Believe it or not, according to a recent NPR report, housing purchases have actually increased during coronavirus! It seems more are buying affordable away from the cities now that they can work from home. If you are one of these individuals, putting down that first offer can feel overwhelming and nerve-wracking! But if you avoid these mistakes when putting an offer down on a house, you’ll be well on your way to a great deal.
Beginning Stages
Mortgage Approval
One of the biggest mistakes you can make is forgetting to get pre-approved for a mortgage, obtaining offers without doing so first. However, if it comes down to it, you’re much more likely to recieve a great rate on the mortgage if you’re pre-approved. As such, it’s best to gain pre-approval from a couple of lenders; that way, sellers will feel confident in your abilities. You can do this by heading to their websites. Note: this might take some time; however, it’s well worth it!
Proper Research
One of the most important parts of purchasing a new home is doing proper research. Unfortunately, even with social media at their fingertips, many forget to do so. Take some time and looking into real estate agents, banks, home sellers, and so on. Of course, take extreme reviews with a grain of salt. However, if you find consistent bad reviews for one party or another, it’s certainly worth staying away from them! Meanwhile, research into banks and lending parties will ensure you score the cheapest deal on a mortgage or loan.
Looking For A New Home
Once a buyer has a budget for their home, based on their mortgage or savings, its time to start looking for a new home! Real estate experts have one major rule here: do not become attached to one home. Yes, the house might have great natural light and a swimming pool. However, if the seller cannot be trusted or the home has aging pipes, it’s better to simply move on than try to make the deal work.

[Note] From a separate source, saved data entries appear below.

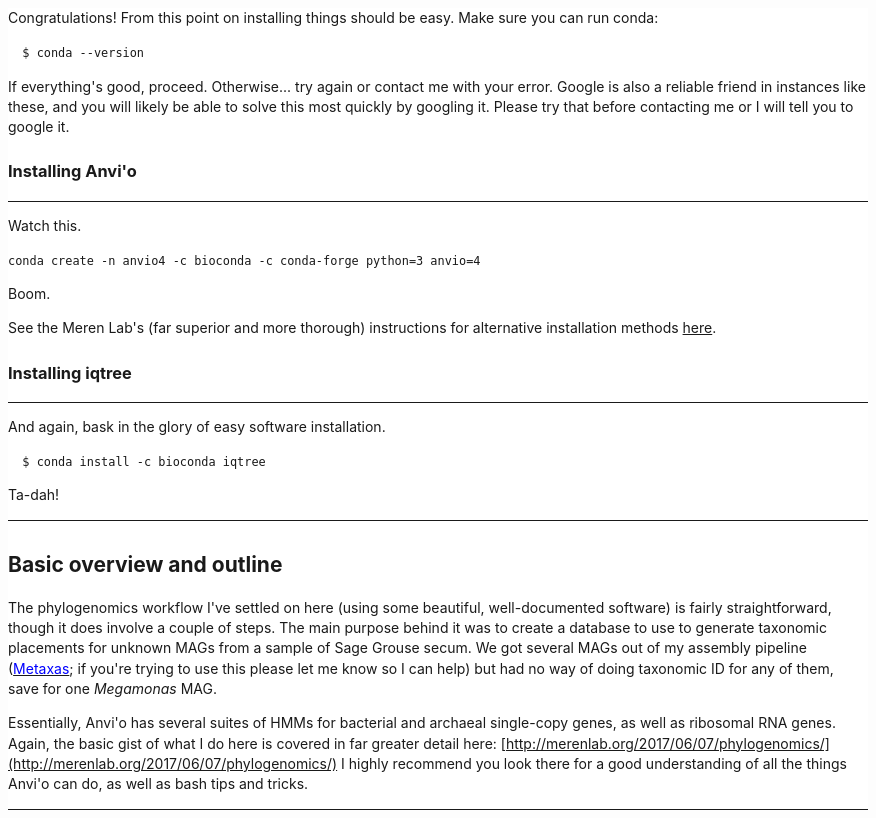 Congratulations! From this point on installing things should be easy. Make sure you can run conda:

```
  $ conda --version
```

If everything's good, proceed. Otherwise... try again or contact me with your error. Google is also a reliable friend in instances like these, and you will likely be able to solve this most quickly by googling it. Please try that before contacting me or I will tell you to google it.

<a name="installing-anvio"></a>
### Installing Anvi'o
---
Watch this.

```
conda create -n anvio4 -c bioconda -c conda-forge python=3 anvio=4
```

Boom.

See the Meren Lab's (far superior and more thorough) instructions for alternative installation methods [here](http://merenlab.org/2016/06/26/installation-v2/).

<a name="installing-iqtree"></a>
### Installing iqtree
---
And again, bask in the glory of easy software installation.

```
  $ conda install -c bioconda iqtree
```

Ta-dah!


---

<a name="overview"></a>
## Basic overview and outline

The phylogenomics workflow I've settled on here (using some beautiful, well-documented software) is fairly straightforward, though it does involve a couple of steps.
The main purpose behind it was to create a database to use to generate taxonomic placements for unknown MAGs from a sample of Sage Grouse secum. We got several MAGs out of my assembly pipeline (<a href="https://github.com/jwestrob/Metaxas"><font color="blue">Metaxas</font></a>; if you're trying to use this please let me know so I can help) but had no way of doing taxonomic ID for any of them, save for one _Megamonas_ MAG.

Essentially, Anvi'o has several suites of HMMs for bacterial and archaeal single-copy genes, as well as ribosomal RNA genes. Again, the basic gist of what I do here is covered in far greater detail here: [http://merenlab.org/2017/06/07/phylogenomics/](http://merenlab.org/2017/06/07/phylogenomics/) I highly recommend you look there for a good understanding of all the things Anvi'o can do, as well as bash tips and tricks.


---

Don’t get attached to one location just because it has a beautiful porch that reminds you of your grandpa’s or a man cave instead of a basement. Instead, find the home that will best serve you in the decades to come. As such, real estate experts recommend having at least a few backups before making your first offer.
Making The First Offer
Full Amount
So, it’s finally time to make that first offer! When many buyers are ultimately approved for a loan, they sometimes see dollar signs and forget about their initial, often smaller, goals, instead of wanting to bid the entire amount of the home of their dreams. However, it’s quite clear the pitfalls of this plan. First, and most obviously, there’s no cushion room should costs increase. Meanwhile, many sellers don’t like seeing buyers bid their entire pre-approved amount for the exact same reason. So, its much better to set a limit on how much of the loan you would like to bid, preferably leaving anywhere from 25%-10% untouched.
Lowballing
So, if a buyer shouldn’t bid the whole amount, they should lowball, right? Well, only to a certain extent. Remember, you’re not buying a table on Facebook – its a house! There is an element of “you get what you pay for” at play. Of course, when sellers see a way-too-low bid, they can also feel offended and stop negotiations altogether. So, while it’s a good idea to start low, just make sure not to start too low!
Contingencies
When you reach a deal with a real estate agent, make sure to not list too many contingencies in the deal. This can often lead a seller to balk. Outside of a home inspection before sealing the deal, but don’t make too many rules – the seller will feel uneasy. In most markets, keep the requirements to the minimum required.